Comment by rightbyte

10 hours ago

How can there be noise in floating point operations? I could buy like completion order for parallized batches i.e. adding a+b+c is different from a+c+b etc.

7 comments

rightbyte

hansvm 37 minutes ago

Batching order, as you mentioned, matters a lot, and for any heavily optimized kernels it will change from one machine to the next. You also have the choice of backend numerical library from, e.g., different OS versions. There are floating-point bugs from time to time, especially in GPUs. Many operations (like transcendentals) are usually given a couple bits of wiggle room in the result. Another program executing could have changed the floating-point rounding mode on one device. More aggressive ML optimizers might automatically apply various forms of reduced precision to the requested high-level operation. If you have enough optimizations enabled, you might non-deterministically get compiled instructions like fmadd so that any one build of your library is deterministic (excluding other ideas mentioned above) but different machines with different builds (because of a staged rollout, different architectures, engineering mistakes, etc) can have different outputs. And so on.

StilesCrisis 6 hours ago

IEEE-754 doesn't mandate exact results for functions like exp(x). It mandates things like "within 2 ULP of the true answer." Hardware vendors are free to implement these functions in any way that meets the error tolerance.

toolslive 8 hours ago

While the IEEE 754 standard ensures that individual basic operations are deterministic and strictly bounded, it does not guarantee that an entire program will yield bit-identical results on all CPUs.

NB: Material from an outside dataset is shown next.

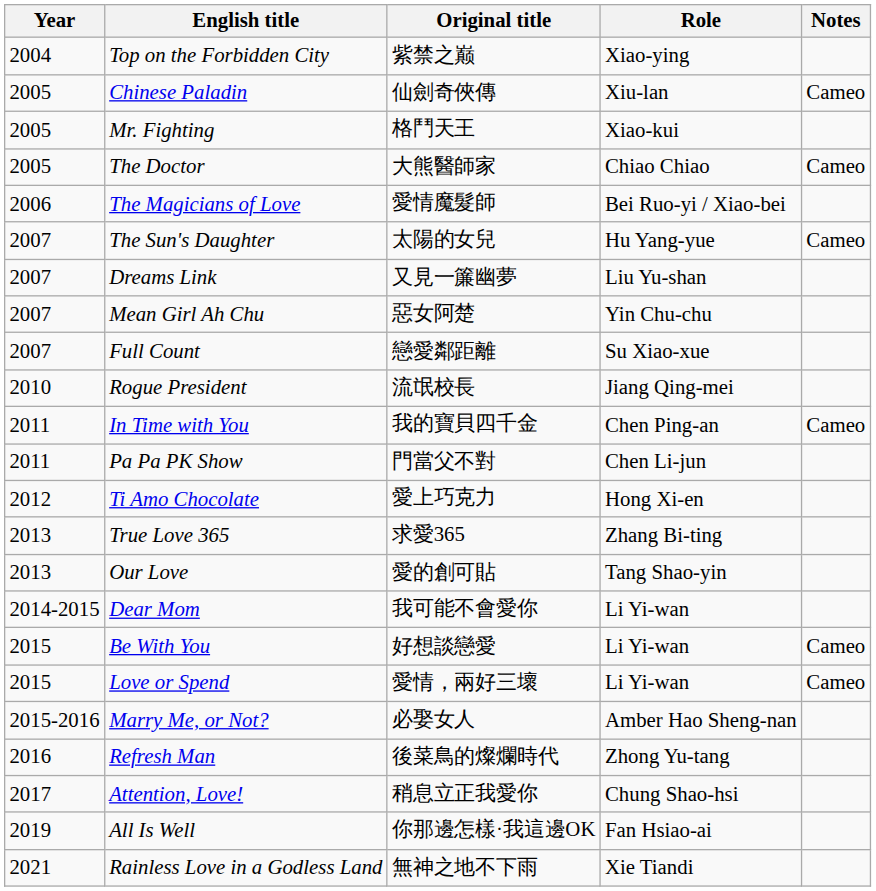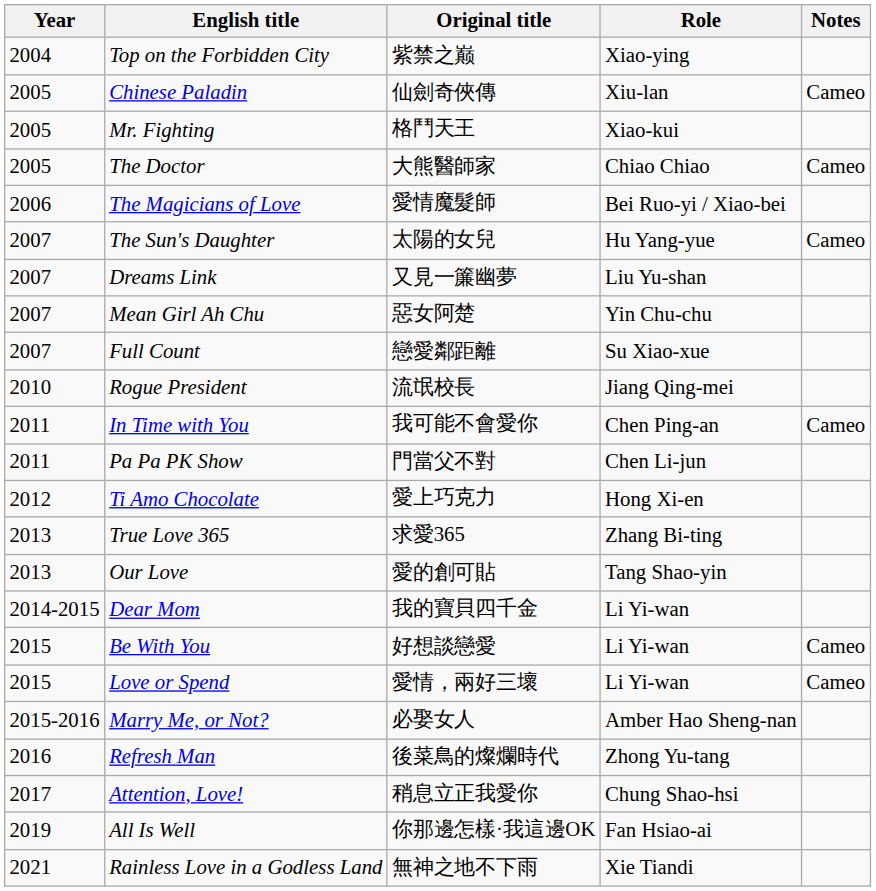In Time with You | Original title: 我的寶貝四千金 -> 我可能不會愛你
Dear Mom | Original title: 我可能不會愛你 -> 我的寶貝四千金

CPUs and their execution environments introduce subtle hardware variations, architecture choices, and compiler optimizations that break bit-level consistency.

(same for GPU/TPU, ...)

vlovich123 7 hours ago
Parent is correct - the math is very deterministic if you can guarantee it’s running repeatedly on the same machine and you’re not processing “random” requests in parallel. The compiler is irrelevant because once the code is generated it’s not getting recompiled and thus isn’t a source of non determinism (and generally if you don’t touch the math the compiler will consistently emit the same underlying machine code).
- simiones 6 hours ago
  
  This sub-thread was about cloud environments, where different requests may be served by different hardware. And it's in fact very likely that there will be a mix of different hardware from different vendors, in any particular LLM cloud for now.
throwaway173738 7 hours ago

It is, after all, a fundamentally voltage-based process, and the logical “no-man’s land” is chosen to limit the likelihood of a weak component producing faulty logic, but it’s impractical to run through the set of all possible starting states and to verify that after an unbounded number of clock steps the machine reaches a predictable end state on all of the devices being manufactured.